Turnaround specialist Rodrigo Barbosa was brought into the firm as president and CEO from outside the mining sector in 2017, and tasked with fixing its operations and balance sheet. To do so he decentralised management so that decision-making was at the asset level rather than corporate level, a process that Mark Bristow has implemented at Barrick Gold and Peter Marrone at Yamana Gold.
Barbosa also adjusted the asset portfolio to projects which were financially manageable for the company, divesting large capex projects which would overly stress its balance sheet, focusing on more modest projects which could yield high returns. In this vein, in December 2017 it sold the Serrote da Laje copper-gold project for US$40 million to Appian Capital Advisory.
"Serrote is a great project but would require $350 million to put into production, which meant it was dragging cash from our healthy operations in Brazil, which were under-invested," Barbosa told Mining Journal.
Since then Aura has ramped up operations at Aranzazu in Zacatecas, Mexico, Ernesto Pau-a-Pique (EPP) in Brazil, San Andres mine in Honduras. It also merged with Rio Novo Gold in December 2017 to bring in development projects in Brazil and Colombia.
A focus on local management also extended to finance. By building up relationships with local banks in the county it operated and borrowing at the asset level rather than the corporate level, the company was able to slash what it paid for debt.

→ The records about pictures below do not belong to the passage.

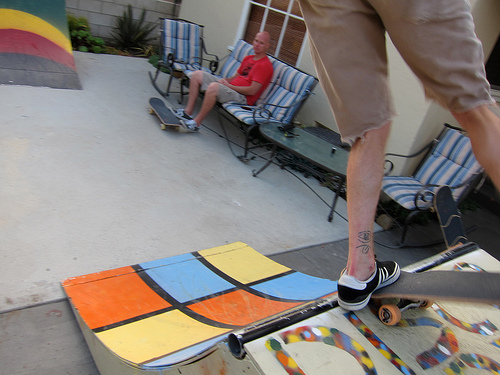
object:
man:
[167, 21, 277, 133]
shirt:
[224, 53, 275, 112]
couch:
[181, 36, 318, 179]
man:
[295, 0, 498, 313]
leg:
[305, 14, 406, 309]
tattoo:
[355, 225, 375, 258]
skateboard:
[422, 182, 475, 249]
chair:
[381, 116, 495, 251]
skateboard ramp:
[1, 1, 86, 94]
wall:
[66, 0, 180, 61]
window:
[242, 0, 308, 67]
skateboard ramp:
[52, 238, 337, 369]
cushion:
[381, 126, 483, 211]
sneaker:
[332, 256, 401, 309]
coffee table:
[252, 118, 396, 222]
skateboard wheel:
[371, 303, 406, 327]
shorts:
[295, 0, 499, 148]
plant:
[107, 4, 158, 57]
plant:
[66, 12, 110, 58]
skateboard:
[146, 95, 186, 138]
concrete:
[0, 45, 386, 312]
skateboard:
[371, 260, 499, 323]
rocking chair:
[144, 15, 221, 98]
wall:
[175, 0, 499, 196]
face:
[252, 35, 270, 52]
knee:
[204, 82, 223, 102]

"When we tried to raise $15 million in Canada we were too small for the banks, but while we could do this in other countries we had to pay 12% interest. By pushing the debt down from the corporate to the operations this reduced to 6% and should be able to go lower because of the low interest rate environment," said Barbosa.
The approach also paved the way for the company to relaunch on the Brazilian Stock Market, where it saw the greatest appetite for a gold stock.
"Brazil has huge capital invested in fixed income and with lower interest rates it was trying to find alternatives on stock exchange and to have exposure to gold. We spent 2020 developing awareness of Aura with institutions in Brazil and raised $200 million in our IPO. Our marketcap has increased dramatically from about $170 million to close to US$750 million," said Barbosa.
From production of 120,000oz in 2017, Aura aims to add 20-40% more this year, having given guidance of 260,000-290,000oz for 2021, with another mine build in 2022, plus expansions in Brazil and a mine in Arizona, USA. "We have the ability to more than double our size by 2024 to 400,000-480,000oz, without depending on external factors," said Barbosa.
And Barbosa is looking for more, with internal projects as well as the possibility of opportunistic M&A. "We have ambitious management and shareholders that want to go forward, although not like mainstream companies. The IRR of projects we can develop inside Aura is close to 100% at current gold prices, which means they are highly accretive, simple to develop openpit projects and not large capex projects," he said.
Aura believes it has found a profitable niche under where many of its competitors aim, which it feels means less competition for the kind of assets it may be interested in. The company acquired the Gold Road project in Arizona, USA, in February 2020 from Para Resources with initial production looking like 30,000oz/y, and expansion possibilities to 60,000-70,000oz/y.
"We are looking at assets in the 60,000-100,000oz/y range, which is too small for many who look for 100,000-150,000oz/y, which we feel is overcrowded. It is a distraction for many companies to have smaller mines, however, we feel decentralising decision-making at mines at 100,000oz makes sense for us," said Barbosa.
With cash flowing handsomely, the company aims to invest $100 million this year in sustaining capex, exploration and construction of Almas, with a similar amount pencilled in for 2022 as it aims to start building Matupa. Exploration expenditure is now ramping-up following the company's difficult financial years, reaching $10-12 million in 2020 from a standing start in 2018, and budgeted at $24-28 million this year.
The company is even in the position of having surplus cash.
"We will have excess of cash on top of doubling our size, which is why in 2020 we approved a dividend policy," said Barbosa.
Shares in Aura Minerals are trading at C$14.20, valuing the company at C$1 billion.